Cientes de limitações da ferramenta a seu dispor, em dezembro/2019, o Conselho Nacional de Justiça, o Banco Central e a Procuradoria da Fazenda Nacional, firmaram acordo visando o desenvolvimento de novo sistema para substituir o BacenJud, de modo a aprimorar a forma de o Poder Judiciário transmitir suas ordens às instituições financeiras. Esse sistema, batizado de Sisbajud, entrou em vigor em setembro/2020, afastando seu antecessor com grandes promessas. Uma das expectativas era de que esse sistema futuramente pudesse atingir também outras formas de circulação de ativos virtuais, como operações envolvendo criptomoedas realizadas por exchanges. Essa meta não parecia exatamente viável até o momento, considerando que não são instituições financeiras e não há regulação jurídica própria para essas entidades. Nada obstante, o PL 4.401 pavimenta o caminho para ampliar esse escopo e otimizar as funcionalidades do Sisbajud na efetivação de penhoras determinadas pelo Judiciário, bem como identificação de eventuais recursos que o devedor possui na forma de criptoativos.

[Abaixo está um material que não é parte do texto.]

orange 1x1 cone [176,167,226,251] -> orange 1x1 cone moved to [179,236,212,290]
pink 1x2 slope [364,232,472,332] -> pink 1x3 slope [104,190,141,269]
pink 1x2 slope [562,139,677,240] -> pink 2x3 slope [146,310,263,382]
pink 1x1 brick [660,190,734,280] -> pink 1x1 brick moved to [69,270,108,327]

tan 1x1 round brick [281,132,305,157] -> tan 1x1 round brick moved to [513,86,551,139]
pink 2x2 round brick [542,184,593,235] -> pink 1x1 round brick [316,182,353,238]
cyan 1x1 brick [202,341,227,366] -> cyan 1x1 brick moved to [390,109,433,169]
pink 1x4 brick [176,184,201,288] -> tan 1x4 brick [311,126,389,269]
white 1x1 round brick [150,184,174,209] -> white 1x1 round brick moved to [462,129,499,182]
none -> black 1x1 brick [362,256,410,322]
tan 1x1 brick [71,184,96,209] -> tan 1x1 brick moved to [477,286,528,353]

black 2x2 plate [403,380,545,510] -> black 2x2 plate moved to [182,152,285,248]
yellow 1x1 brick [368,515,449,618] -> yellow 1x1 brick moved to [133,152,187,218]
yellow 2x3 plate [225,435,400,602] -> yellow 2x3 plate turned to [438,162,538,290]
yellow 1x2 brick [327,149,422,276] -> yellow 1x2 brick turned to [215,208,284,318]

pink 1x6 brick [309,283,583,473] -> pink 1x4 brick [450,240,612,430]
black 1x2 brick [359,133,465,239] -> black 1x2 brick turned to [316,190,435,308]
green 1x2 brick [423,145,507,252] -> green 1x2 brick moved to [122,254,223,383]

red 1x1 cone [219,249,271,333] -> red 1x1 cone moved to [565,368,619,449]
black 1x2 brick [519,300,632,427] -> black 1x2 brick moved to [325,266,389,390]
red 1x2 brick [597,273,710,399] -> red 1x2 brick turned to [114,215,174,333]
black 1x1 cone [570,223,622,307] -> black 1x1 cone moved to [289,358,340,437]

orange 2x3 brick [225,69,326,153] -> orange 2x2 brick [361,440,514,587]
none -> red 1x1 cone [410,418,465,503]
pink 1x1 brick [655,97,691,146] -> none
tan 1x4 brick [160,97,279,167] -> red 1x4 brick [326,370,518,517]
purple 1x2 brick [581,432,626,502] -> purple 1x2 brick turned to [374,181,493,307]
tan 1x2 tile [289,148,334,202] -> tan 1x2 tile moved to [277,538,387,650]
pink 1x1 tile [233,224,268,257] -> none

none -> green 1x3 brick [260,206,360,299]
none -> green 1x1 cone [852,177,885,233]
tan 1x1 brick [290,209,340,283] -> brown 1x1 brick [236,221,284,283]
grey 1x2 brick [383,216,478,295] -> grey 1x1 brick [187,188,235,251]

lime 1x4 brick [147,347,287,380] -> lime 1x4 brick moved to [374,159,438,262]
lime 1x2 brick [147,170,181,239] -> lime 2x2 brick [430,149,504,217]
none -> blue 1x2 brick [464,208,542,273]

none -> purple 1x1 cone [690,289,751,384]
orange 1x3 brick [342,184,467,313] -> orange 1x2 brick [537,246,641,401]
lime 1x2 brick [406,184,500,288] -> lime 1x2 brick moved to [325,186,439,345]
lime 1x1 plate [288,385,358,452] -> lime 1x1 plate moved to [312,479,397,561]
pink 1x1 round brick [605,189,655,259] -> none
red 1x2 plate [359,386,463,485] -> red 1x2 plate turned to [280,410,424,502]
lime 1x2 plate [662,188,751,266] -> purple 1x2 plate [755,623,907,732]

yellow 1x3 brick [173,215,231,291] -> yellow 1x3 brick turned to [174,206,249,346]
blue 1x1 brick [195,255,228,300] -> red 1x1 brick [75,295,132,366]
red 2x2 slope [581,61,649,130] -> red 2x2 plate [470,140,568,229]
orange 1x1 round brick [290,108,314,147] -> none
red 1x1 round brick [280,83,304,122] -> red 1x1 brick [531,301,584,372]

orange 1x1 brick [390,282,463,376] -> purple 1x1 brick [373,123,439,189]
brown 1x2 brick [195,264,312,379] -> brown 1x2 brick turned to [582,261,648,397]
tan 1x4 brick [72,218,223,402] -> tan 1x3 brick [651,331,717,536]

Assim, ficariam afastadas as principais preocupações de setores do Judiciário que resistem à penhora de criptomoedas, tal como a dificuldade em comprovar que o executado é titular de bens dessa natureza, ausência de regulação pelo Banco Central ou outra autoridade, e mesmo eventual dificuldade de gerenciamento da penhora desses ativos nos autos diante de sua natureza ímpar.

Deveras, o direito serve à sociedade e não a sociedade ao direito. Em outros termos, é dever do Poder Público se adaptar a novas realidades sociais, que não raras vezes surgem na forma de inovações tecnológicas, tornando institutos jurídicos clássicos maleáveis e úteis para a solução de novos problemas. Paulatinamente, as peças se encaixam em favor de viabilizar uma cooperação entre o Estado e as exchanges de criptoativos no sentido de proteger os interesses da sociedade nas mais diversas vertentes, inclusive na efetivação do processo de execução desses bens imateriais.